Task details:
Could you reproduce, word for word, the items from the line with "At which label is the value closest to 0?" through the line with "How many slices are in this pie chart?", with both of those lines included and the pictures left out?

Given data:
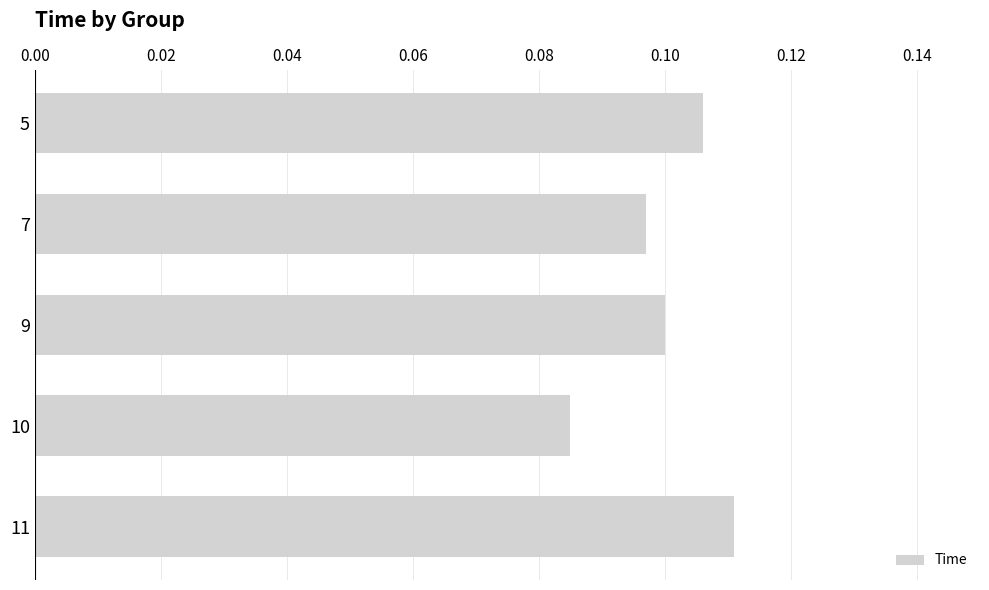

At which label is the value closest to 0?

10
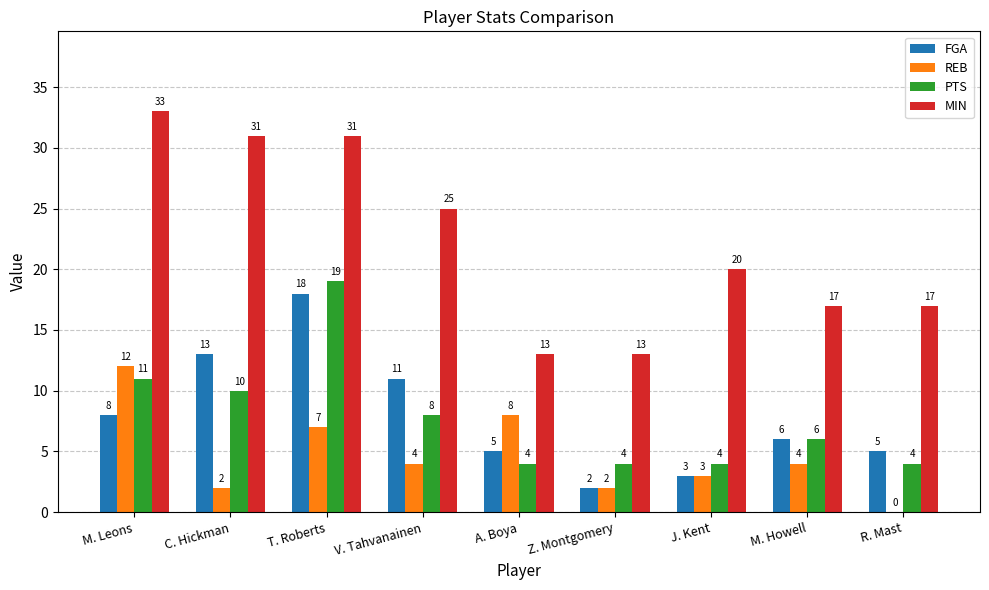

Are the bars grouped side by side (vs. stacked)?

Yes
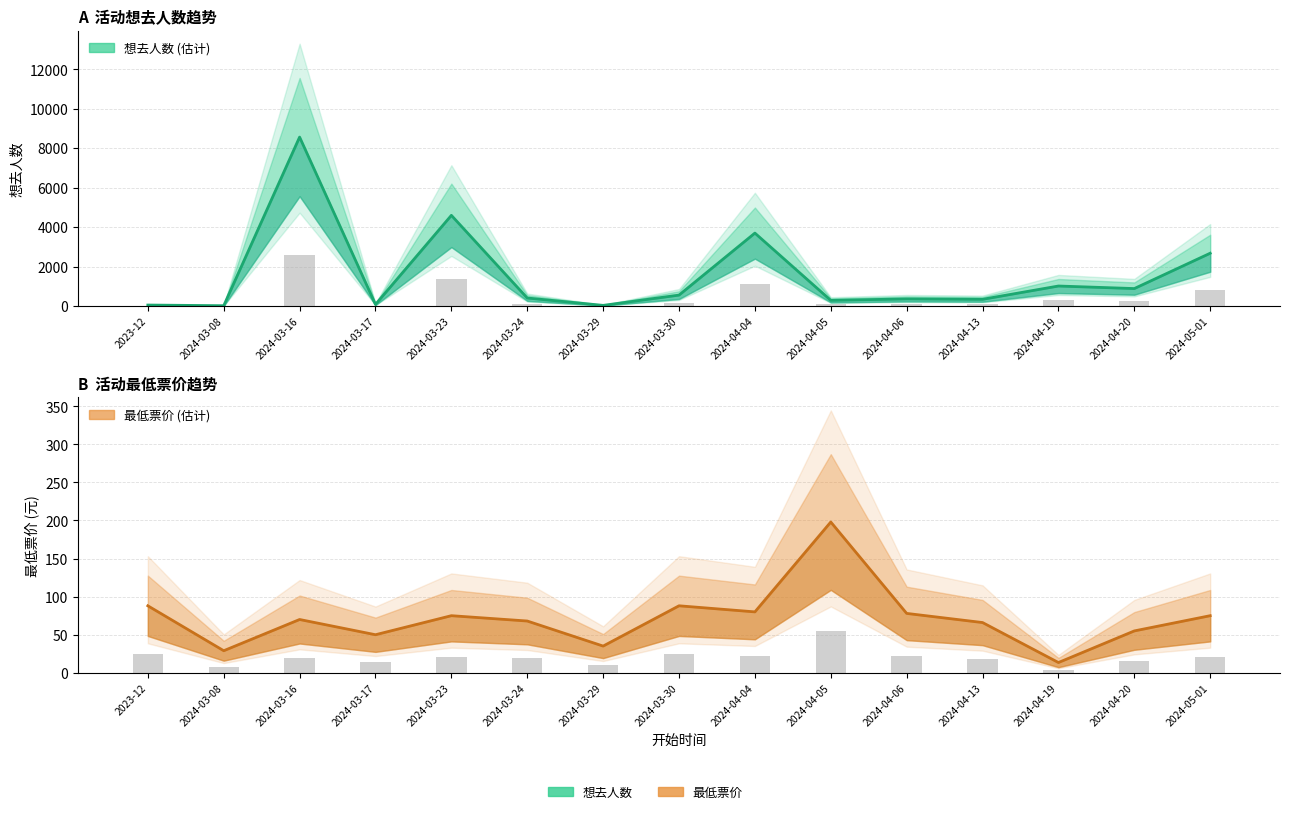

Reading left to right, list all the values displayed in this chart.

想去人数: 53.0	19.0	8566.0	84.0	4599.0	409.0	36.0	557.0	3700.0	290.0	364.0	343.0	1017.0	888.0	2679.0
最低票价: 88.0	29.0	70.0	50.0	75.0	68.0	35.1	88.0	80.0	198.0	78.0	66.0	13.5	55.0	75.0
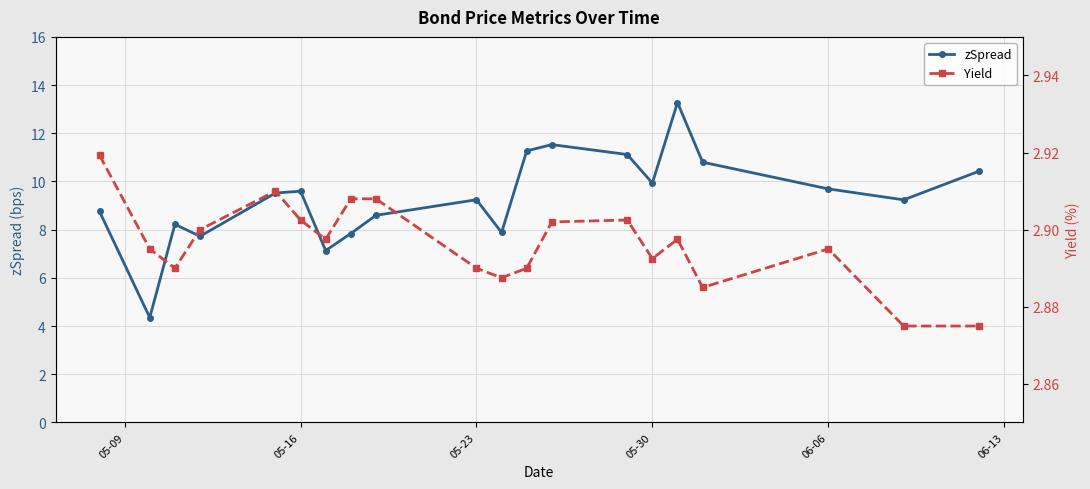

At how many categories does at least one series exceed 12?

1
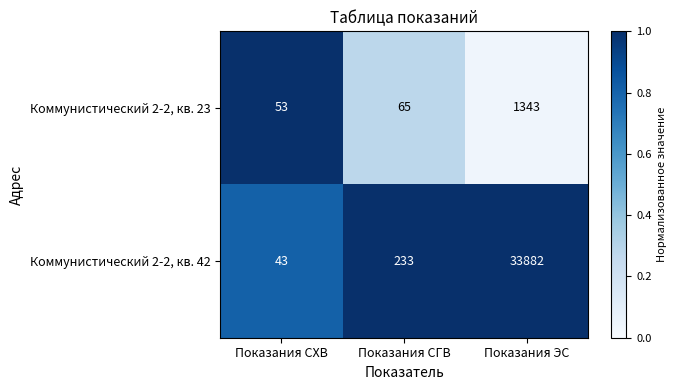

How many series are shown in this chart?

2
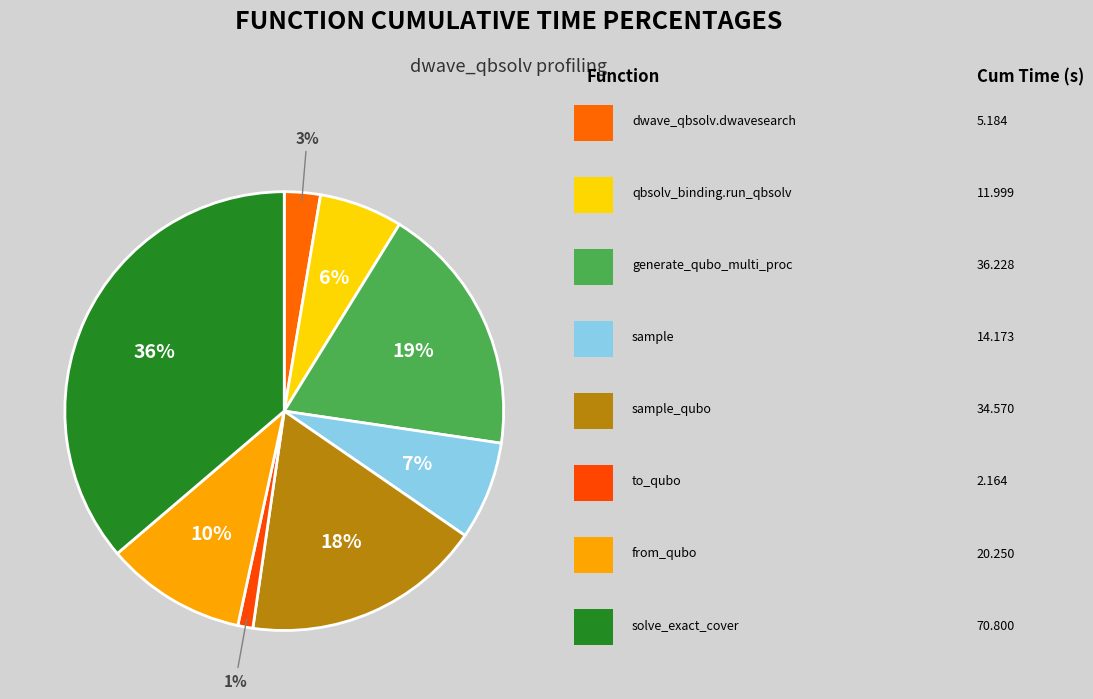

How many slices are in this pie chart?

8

--

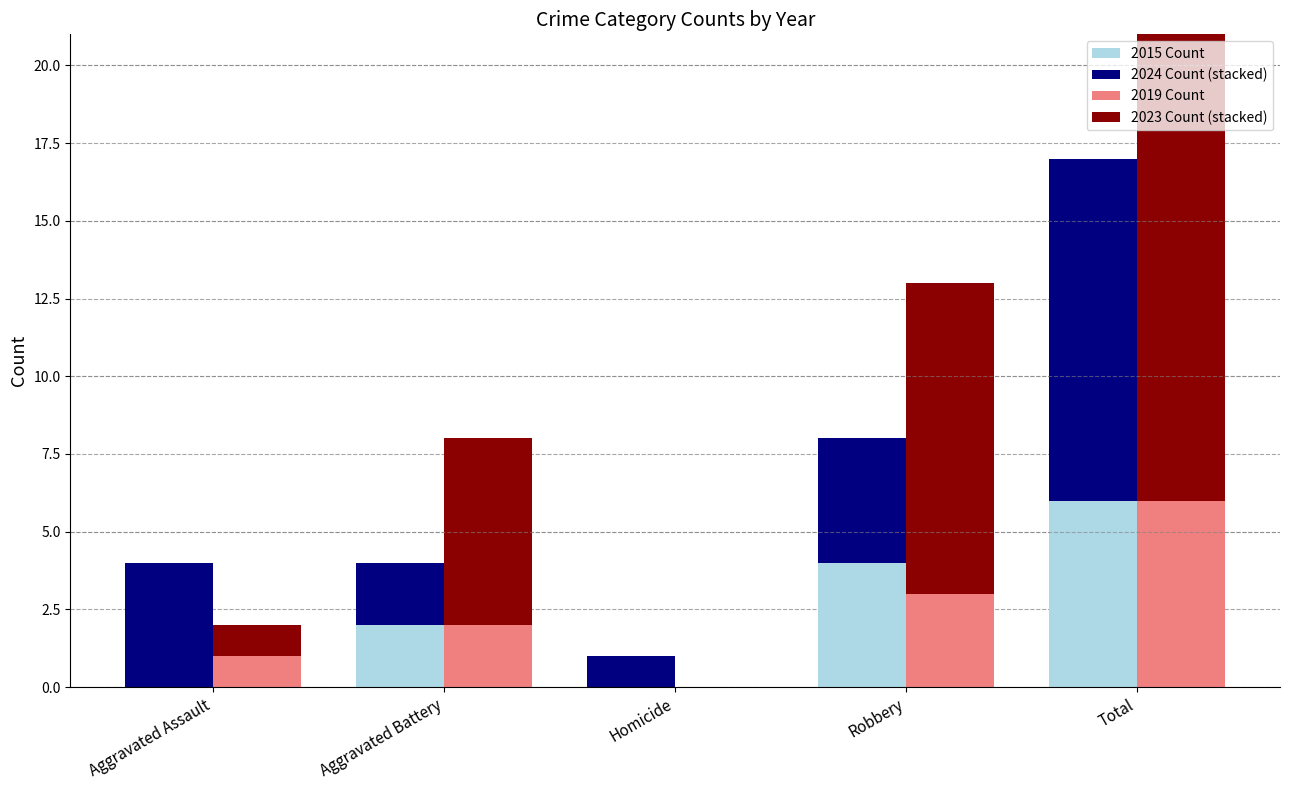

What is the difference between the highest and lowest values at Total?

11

* * *

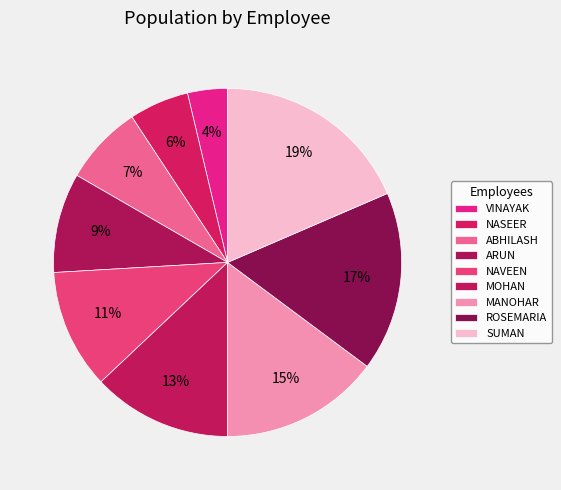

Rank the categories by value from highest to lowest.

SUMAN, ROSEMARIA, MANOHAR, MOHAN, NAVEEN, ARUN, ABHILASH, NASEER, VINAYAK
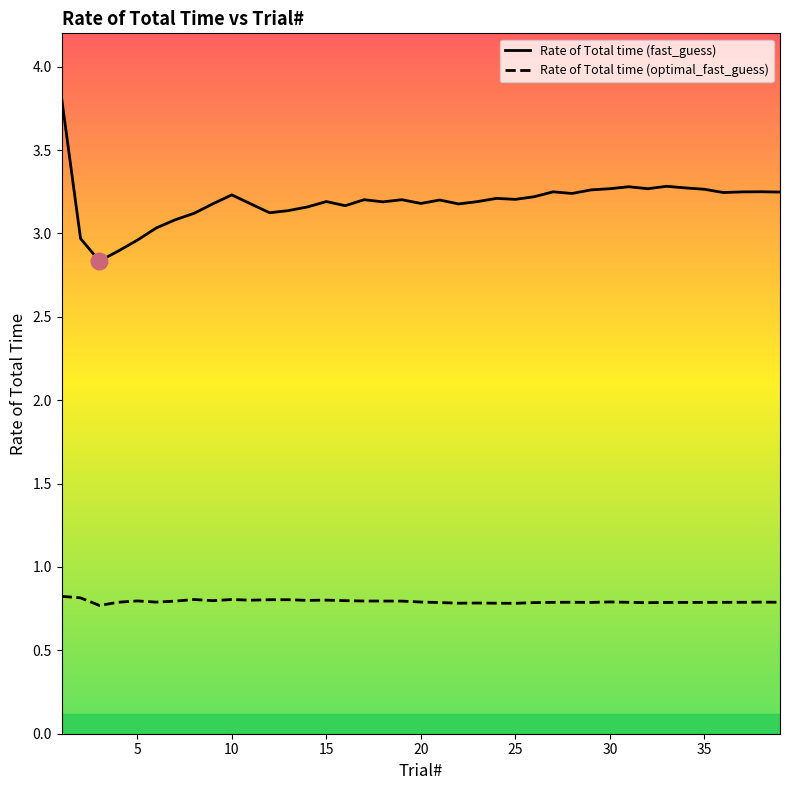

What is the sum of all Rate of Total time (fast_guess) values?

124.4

Solution to this task:
At which label is the value closest to 0?

10

Are the bars grouped side by side (vs. stacked)?

Yes

Reading left to right, list all the values displayed in this chart.

想去人数: 53.0	19.0	8566.0	84.0	4599.0	409.0	36.0	557.0	3700.0	290.0	364.0	343.0	1017.0	888.0	2679.0
最低票价: 88.0	29.0	70.0	50.0	75.0	68.0	35.1	88.0	80.0	198.0	78.0	66.0	13.5	55.0	75.0

At how many categories does at least one series exceed 12?

1

How many series are shown in this chart?

2

How many slices are in this pie chart?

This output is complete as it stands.